▶ Text segment:
※

There was no significant difference between survival rates 14 days after introduction for each age group for queen bees supplied to Apiary A and Apiary B for 1999, 2000 and 2001. For 1999 there was a significant difference, P<0.05, between survival rates of queen bees introduced at 7 and 14 days compared to 21, 28 and 35 days.
There was no significant difference between queen bee performance success 15 weeks after introduction for each age group for queens supplied to Apiary A and Apiary B for 1999, 2000 and 2001.

For 1999, there was a significant difference, P<0.05, for satisfactory performance by queen bees introduced at 21, 28 and 35 days of age compared to queens introduced at 7 and 14 days of age.

For 2000, there was a significant difference, P<0.05, between the number of queen bees displaying satisfactory performance for queens introduced at 7 days and those introduced at 14, 21, 28 and 35 days of age, and no significant difference between queens introduced at 14 and 21 days of age. For 2001, there was no significant difference in the number of queen bees displaying satisfactory performance for those introduced at 17, 24 or 31 days of age and introduced from mating nuclei or a queen bank.

※

▶ Information supplied:
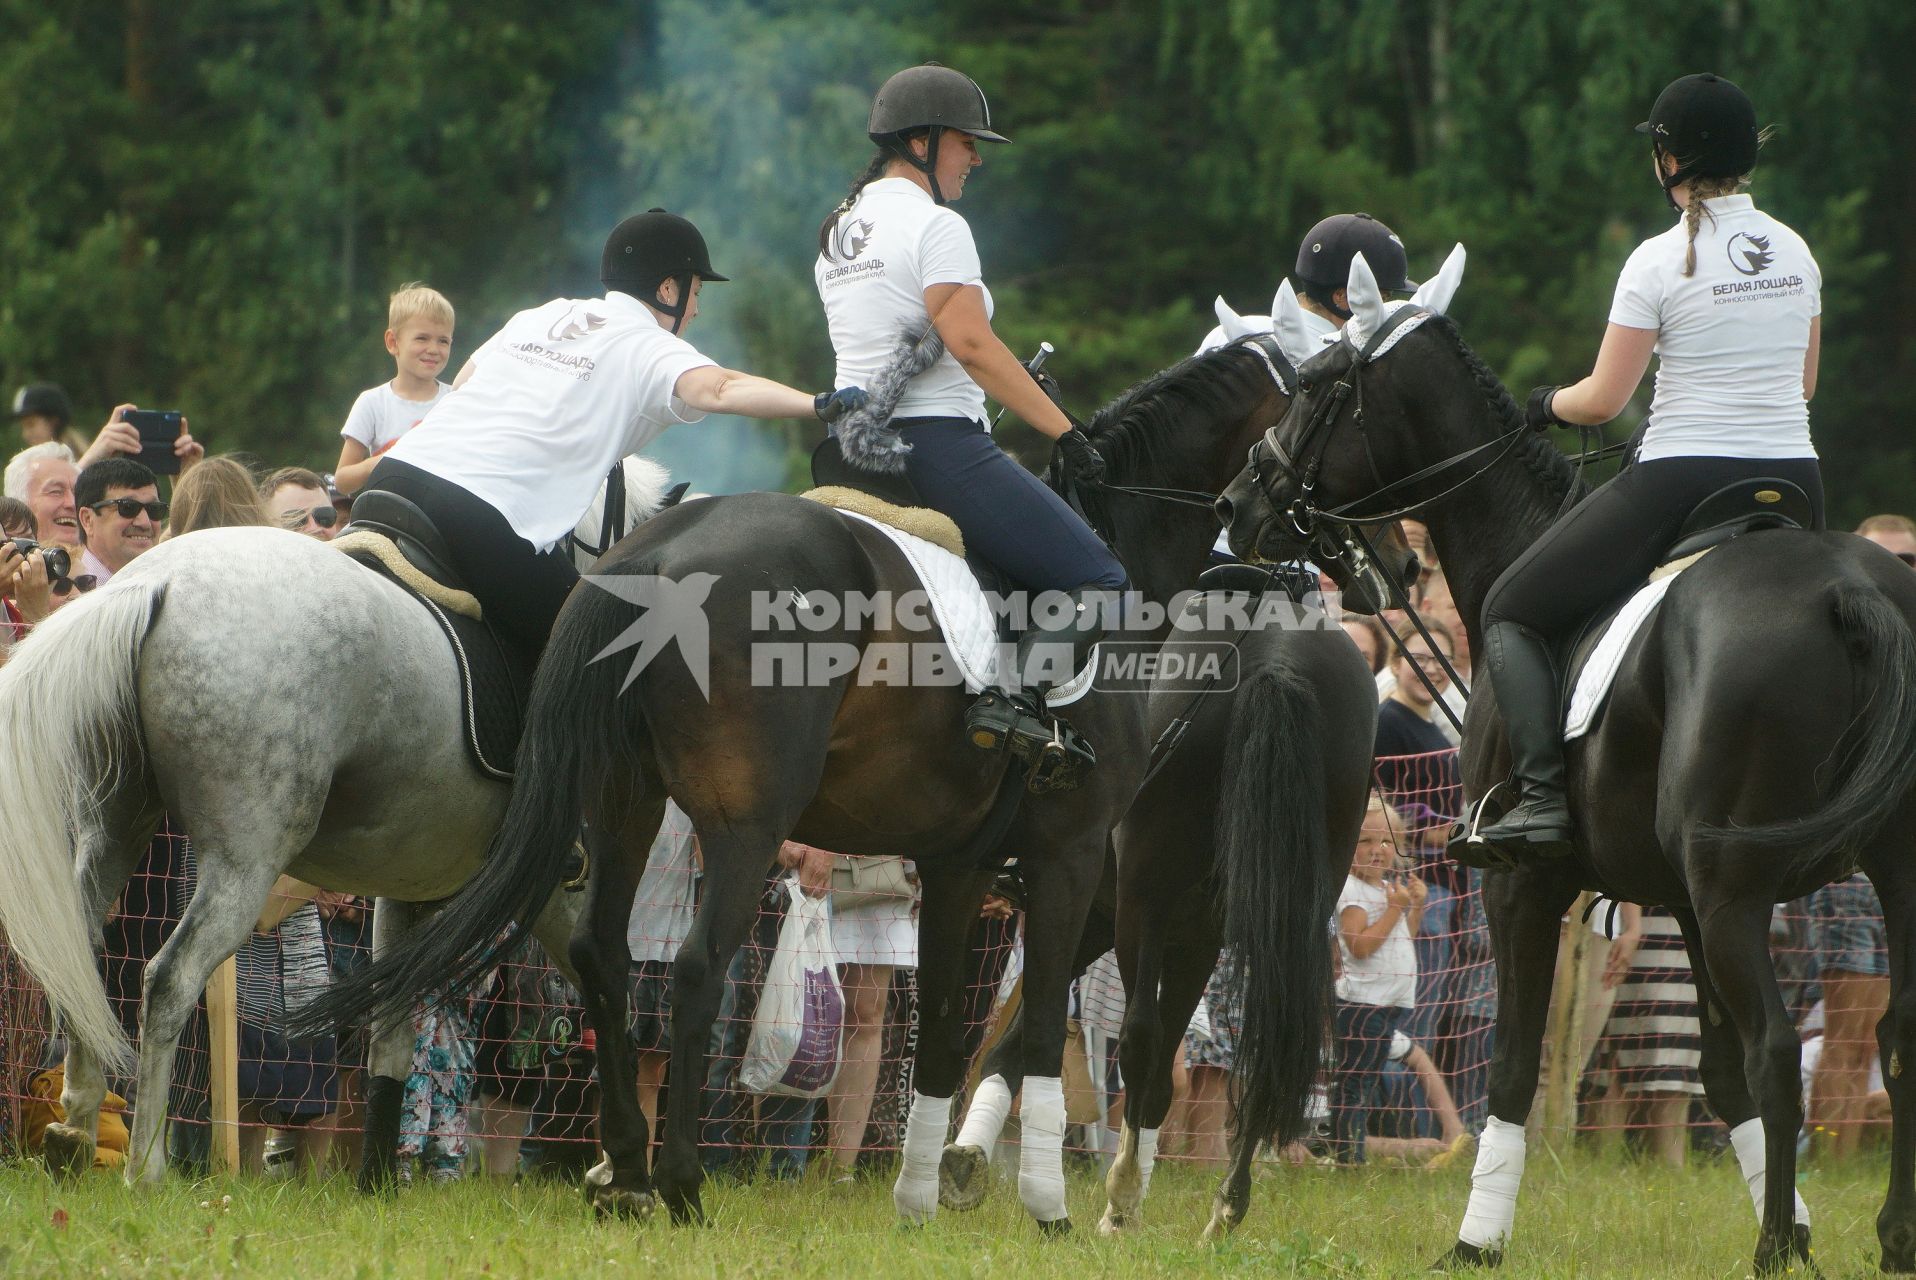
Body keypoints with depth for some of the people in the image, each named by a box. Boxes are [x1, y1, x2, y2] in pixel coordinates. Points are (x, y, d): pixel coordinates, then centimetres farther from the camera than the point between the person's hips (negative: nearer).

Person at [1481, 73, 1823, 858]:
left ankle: (1541, 792, -11)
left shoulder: (1660, 262, -11)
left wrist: (1546, 404, 12)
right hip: (1793, 482, 5)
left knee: (1510, 614, 7)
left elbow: (1603, 401, -8)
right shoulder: (1795, 253, 7)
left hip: (1679, 480, -5)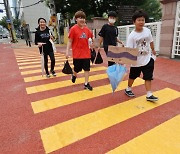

※

▶ Task instructions:
Copy out the passage on queen bee introduction ages in full, word for word. The entries aren't needed for anything here.

▶ Response box:
There was no significant difference between survival rates 14 days after introduction for each age group for queen bees supplied to Apiary A and Apiary B for 1999, 2000 and 2001. For 1999 there was a significant difference, P<0.05, between survival rates of queen bees introduced at 7 and 14 days compared to 21, 28 and 35 days.
There was no significant difference between queen bee performance success 15 weeks after introduction for each age group for queens supplied to Apiary A and Apiary B for 1999, 2000 and 2001.

For 1999, there was a significant difference, P<0.05, for satisfactory performance by queen bees introduced at 21, 28 and 35 days of age compared to queens introduced at 7 and 14 days of age.

For 2000, there was a significant difference, P<0.05, between the number of queen bees displaying satisfactory performance for queens introduced at 7 days and those introduced at 14, 21, 28 and 35 days of age, and no significant difference between queens introduced at 14 and 21 days of age. For 2001, there was no significant difference in the number of queen bees displaying satisfactory performance for those introduced at 17, 24 or 31 days of age and introduced from mating nuclei or a queen bank.